What you should do:
An exact copy of every record below is required, with the pictures left out.

Recorded data:
-----
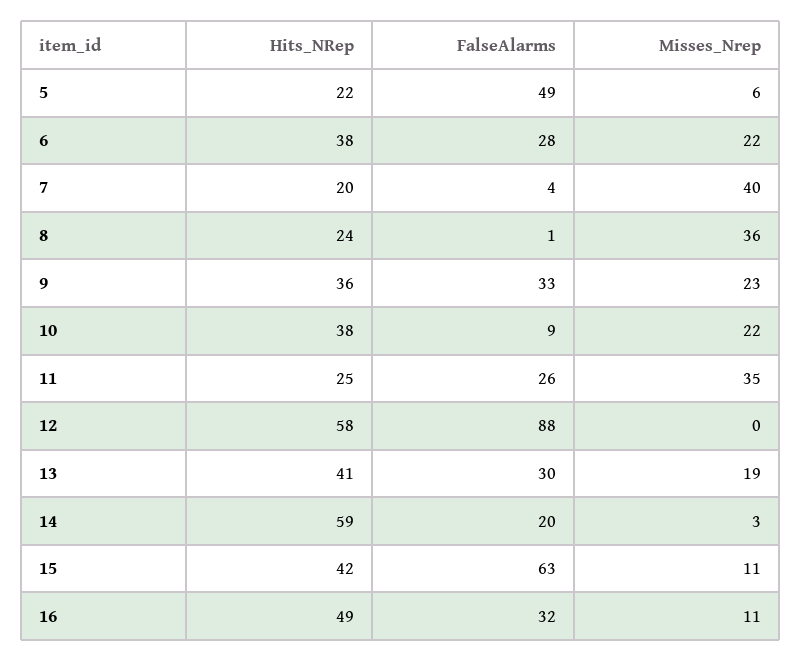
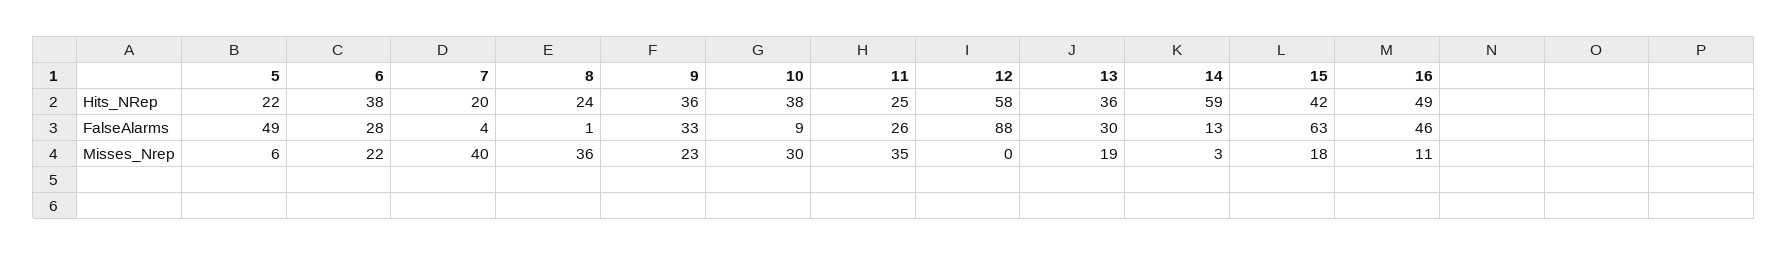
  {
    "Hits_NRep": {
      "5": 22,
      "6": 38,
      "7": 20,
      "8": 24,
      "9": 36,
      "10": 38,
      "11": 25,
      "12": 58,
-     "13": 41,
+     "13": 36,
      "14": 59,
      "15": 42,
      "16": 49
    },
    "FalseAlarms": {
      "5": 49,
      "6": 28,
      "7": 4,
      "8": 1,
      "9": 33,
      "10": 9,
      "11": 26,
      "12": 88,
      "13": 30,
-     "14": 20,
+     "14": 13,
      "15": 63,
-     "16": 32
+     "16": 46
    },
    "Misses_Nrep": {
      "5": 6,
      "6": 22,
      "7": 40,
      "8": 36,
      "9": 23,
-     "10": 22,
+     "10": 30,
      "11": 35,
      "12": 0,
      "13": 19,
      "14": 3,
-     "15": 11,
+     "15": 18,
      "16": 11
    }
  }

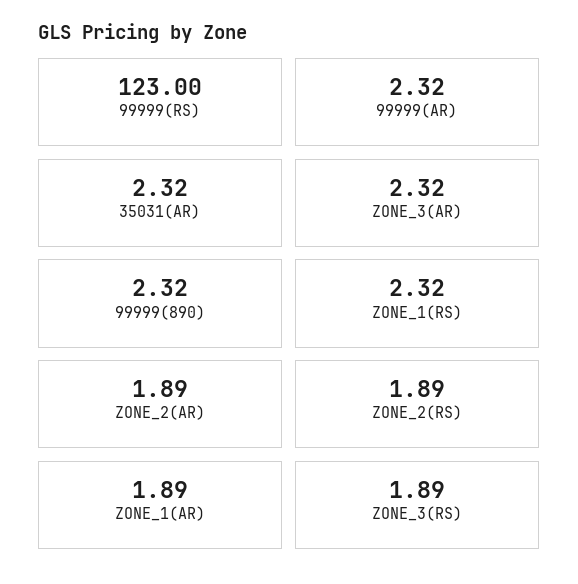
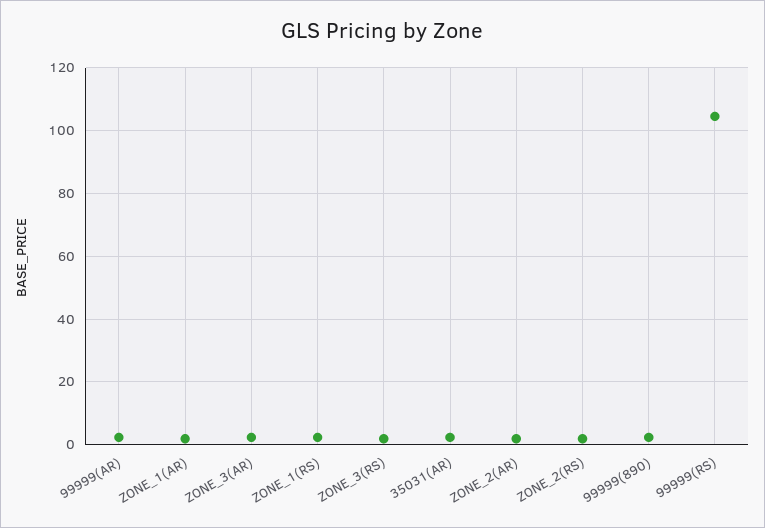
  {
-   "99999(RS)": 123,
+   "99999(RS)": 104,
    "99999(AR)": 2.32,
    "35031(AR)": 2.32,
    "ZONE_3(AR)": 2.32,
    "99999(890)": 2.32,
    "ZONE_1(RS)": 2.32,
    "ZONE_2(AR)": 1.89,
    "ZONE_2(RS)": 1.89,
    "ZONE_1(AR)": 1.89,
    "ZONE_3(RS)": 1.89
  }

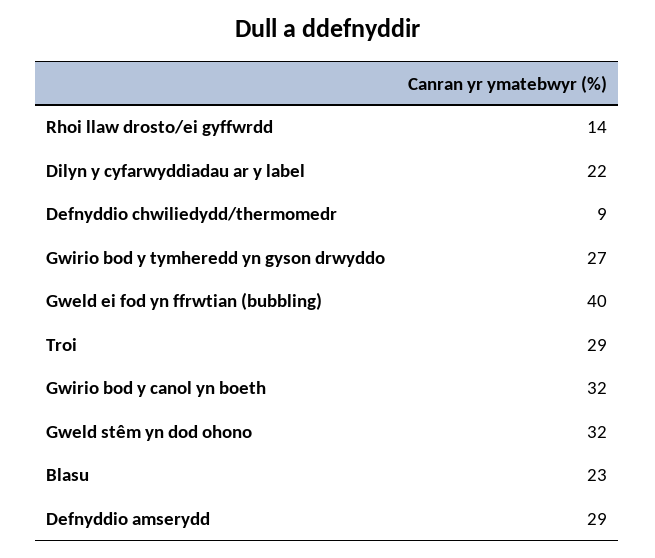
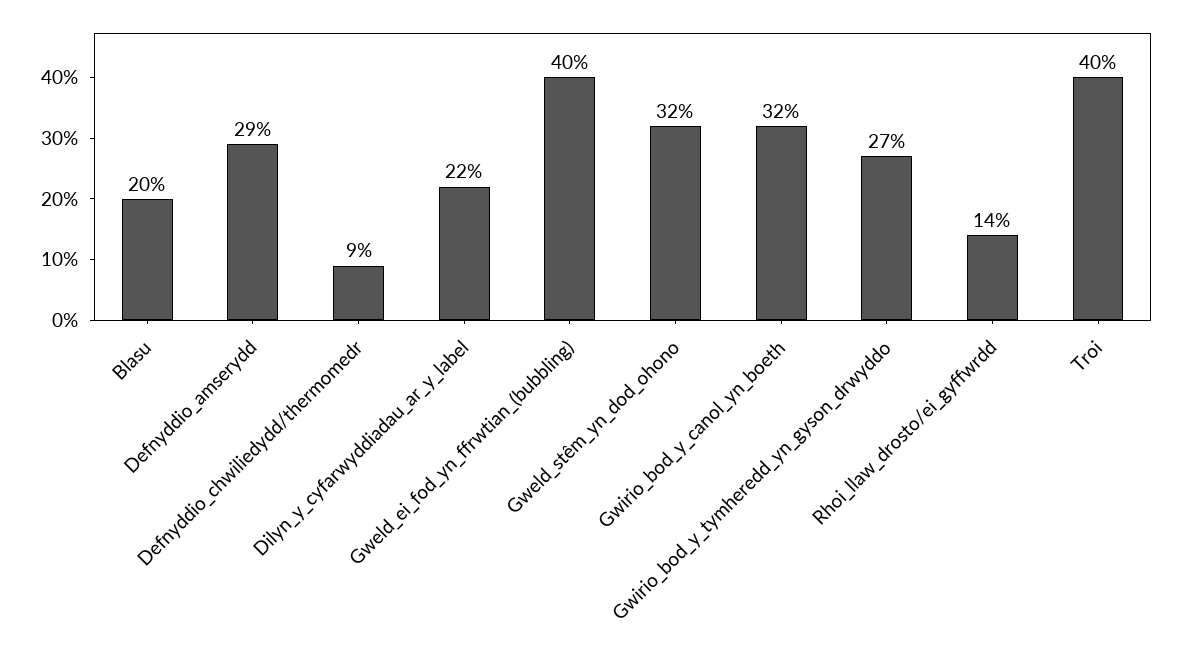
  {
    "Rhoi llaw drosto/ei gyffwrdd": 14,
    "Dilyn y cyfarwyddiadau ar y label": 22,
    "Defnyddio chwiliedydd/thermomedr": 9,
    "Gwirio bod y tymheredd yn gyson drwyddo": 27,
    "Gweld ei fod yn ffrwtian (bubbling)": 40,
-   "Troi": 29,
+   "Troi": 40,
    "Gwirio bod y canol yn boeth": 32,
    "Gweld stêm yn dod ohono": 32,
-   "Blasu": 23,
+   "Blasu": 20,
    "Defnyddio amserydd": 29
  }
-----
Exercise answer:
  {
    "Hits_NRep": {
      "5": 22,
      "6": 38,
      "7": 20,
      "8": 24,
      "9": 36,
      "10": 38,
      "11": 25,
      "12": 58,
-     "13": 41,
+     "13": 36,
      "14": 59,
      "15": 42,
      "16": 49
    },
    "FalseAlarms": {
      "5": 49,
      "6": 28,
      "7": 4,
      "8": 1,
      "9": 33,
      "10": 9,
      "11": 26,
      "12": 88,
      "13": 30,
-     "14": 20,
+     "14": 13,
      "15": 63,
-     "16": 32
+     "16": 46
    },
    "Misses_Nrep": {
      "5": 6,
      "6": 22,
      "7": 40,
      "8": 36,
      "9": 23,
-     "10": 22,
+     "10": 30,
      "11": 35,
      "12": 0,
      "13": 19,
      "14": 3,
-     "15": 11,
+     "15": 18,
      "16": 11
    }
  }

  {
-   "99999(RS)": 123,
+   "99999(RS)": 104,
    "99999(AR)": 2.32,
    "35031(AR)": 2.32,
    "ZONE_3(AR)": 2.32,
    "99999(890)": 2.32,
    "ZONE_1(RS)": 2.32,
    "ZONE_2(AR)": 1.89,
    "ZONE_2(RS)": 1.89,
    "ZONE_1(AR)": 1.89,
    "ZONE_3(RS)": 1.89
  }

  {
    "Rhoi llaw drosto/ei gyffwrdd": 14,
    "Dilyn y cyfarwyddiadau ar y label": 22,
    "Defnyddio chwiliedydd/thermomedr": 9,
    "Gwirio bod y tymheredd yn gyson drwyddo": 27,
    "Gweld ei fod yn ffrwtian (bubbling)": 40,
-   "Troi": 29,
+   "Troi": 40,
    "Gwirio bod y canol yn boeth": 32,
    "Gweld stêm yn dod ohono": 32,
-   "Blasu": 23,
+   "Blasu": 20,
    "Defnyddio amserydd": 29
  }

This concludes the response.